A cosa porta tutta questa tempesta di numeri? «Complessivamente questi cambiamenti riducono in modo significativo il numero di casi che hanno i criteri per essere confermati come sintomatici e pertanto inclusi nel calcolo dell’Rt basato sulla data inizio dei sintomi del 30 dicembre». Ergo, se i dati fossero stati inviati già corretti, la scorsa settimana la Lombardia non sarebbe entrata in zona rossa. Perché il valore Rt calcolato sulla base di quei dati, aggiornati al 13 gennaio (quindi 48 ore prima della Cabina di regia), era 1,4. Ovvero zona rossa piena.

«Una sovrastima dell’Iss»

A portare la Lombardia in zona rossa è stata una «sovrastima dell’Rt» riferito al 30 dicembre e «calcolato dall’Iss» replicano dalla Regione. «La sovrastima sarebbe stata dovuta a una valutazione che non avrebbe tenuto conto di una novità introdotta con la circolare del ministero della Salute del 12 ottobre che ha stabilito che un paziente può essere dichiarato guarito con un solo tampone molecolare e non più due». Ma questo paradossalmente potrebbe voler dire che anche la zona rossa decretata il 6 novembre si basava su dati sovrastimati.

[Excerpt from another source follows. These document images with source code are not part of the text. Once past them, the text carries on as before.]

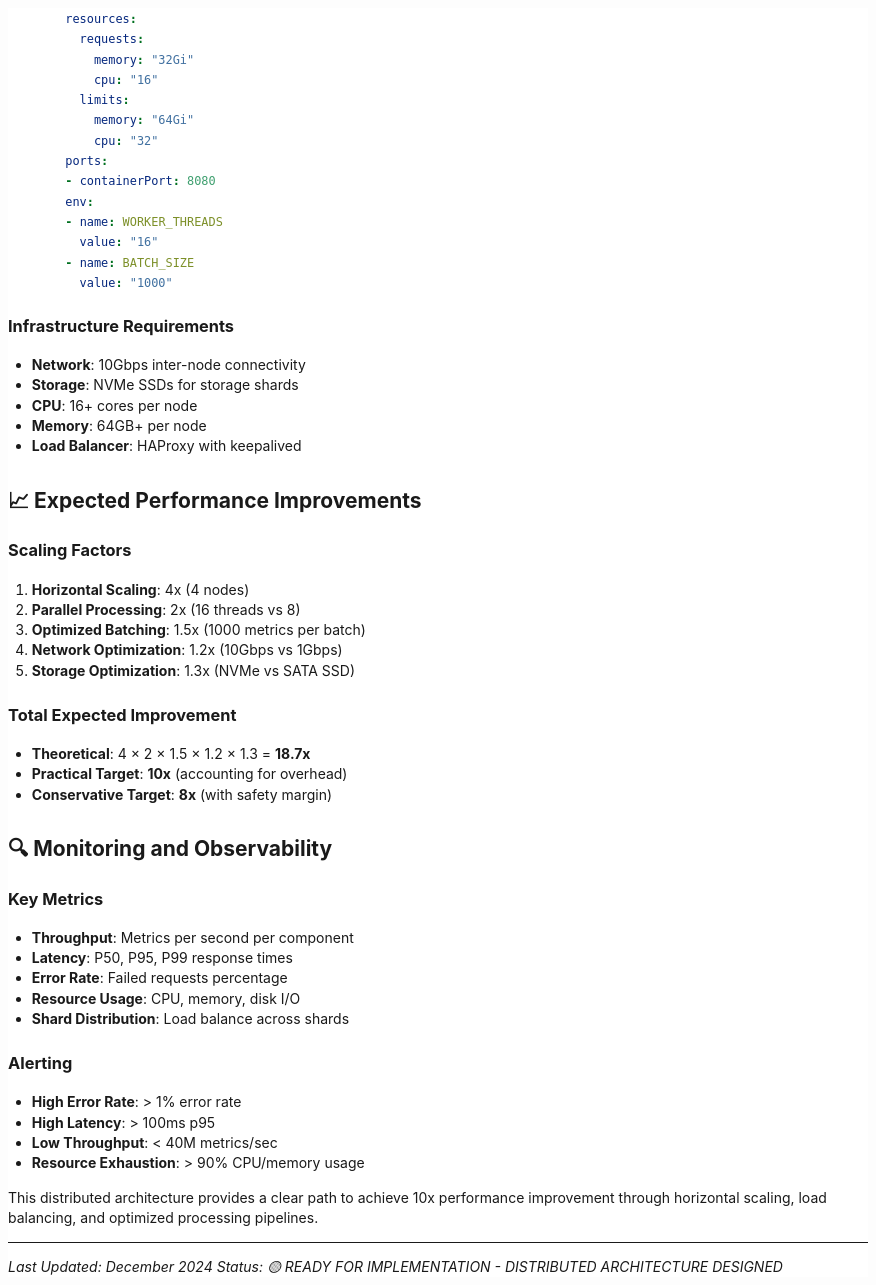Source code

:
 ```yaml
        resources:
          requests:
            memory: "32Gi"
            cpu: "16"
          limits:
            memory: "64Gi"
            cpu: "32"
        ports:
        - containerPort: 8080
        env:
        - name: WORKER_THREADS
          value: "16"
        - name: BATCH_SIZE
          value: "1000"
```

### **Infrastructure Requirements**
- **Network**: 10Gbps inter-node connectivity
- **Storage**: NVMe SSDs for storage shards
- **CPU**: 16+ cores per node
- **Memory**: 64GB+ per node
- **Load Balancer**: HAProxy with keepalived

## 📈 Expected Performance Improvements

### **Scaling Factors**
1. **Horizontal Scaling**: 4x (4 nodes)
2. **Parallel Processing**: 2x (16 threads vs 8)
3. **Optimized Batching**: 1.5x (1000 metrics per batch)
4. **Network Optimization**: 1.2x (10Gbps vs 1Gbps)
5. **Storage Optimization**: 1.3x (NVMe vs SATA SSD)

### **Total Expected Improvement**
- **Theoretical**: 4 × 2 × 1.5 × 1.2 × 1.3 = **18.7x**
- **Practical Target**: **10x** (accounting for overhead)
- **Conservative Target**: **8x** (with safety margin)

## 🔍 Monitoring and Observability

### **Key Metrics**
- **Throughput**: Metrics per second per component
- **Latency**: P50, P95, P99 response times
- **Error Rate**: Failed requests percentage
- **Resource Usage**: CPU, memory, disk I/O
- **Shard Distribution**: Load balance across shards

### **Alerting**
- **High Error Rate**: > 1% error rate
- **High Latency**: > 100ms p95
- **Low Throughput**: < 40M metrics/sec
- **Resource Exhaustion**: > 90% CPU/memory usage

This distributed architecture provides a clear path to achieve 10x performance improvement through horizontal scaling, load balancing, and optimized processing pipelines.

---
*Last Updated: December 2024*
*Status: 🟡 READY FOR IMPLEMENTATION - DISTRIBUTED ARCHITECTURE DESIGNED*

«Regione Lombardia ha sempre mandato dati puntuali, precisi e corretti» attacca il presidente Attilio Fontana: «Contesto nella maniera più vibrata le false notizie che girano circa presunte irregolarità nella trasmissione. I dati sono stati mandati sempre in maniera puntuale, trasparente e precisa. Io parlo di valutazione più complessiva delle situazioni che noi abbiamo voluto evidenziare, l’indice di incidenza, che è uno di quei dati concreti legati al numero dei contagiati, alle ospedalizzazioni. Evidentemente sono stati rivalutati e hanno evidenziato come probabilmente c’era qualcosa che non funzionava». Per l’assessore allo Sviluppo economico Guido Guidesi «il Governo prenda atto degli errori commessi fino ad oggi e faccia tornare subito i lombardi a lavorare». Posizione condivisa in pieno dal leader leghista Matteo Salvini che va all’attacco. Mentre colpisce il silenzio del neoassessore al Welfare Letizia Moratti. Ma così ad occhio la vicenda non finisce qui.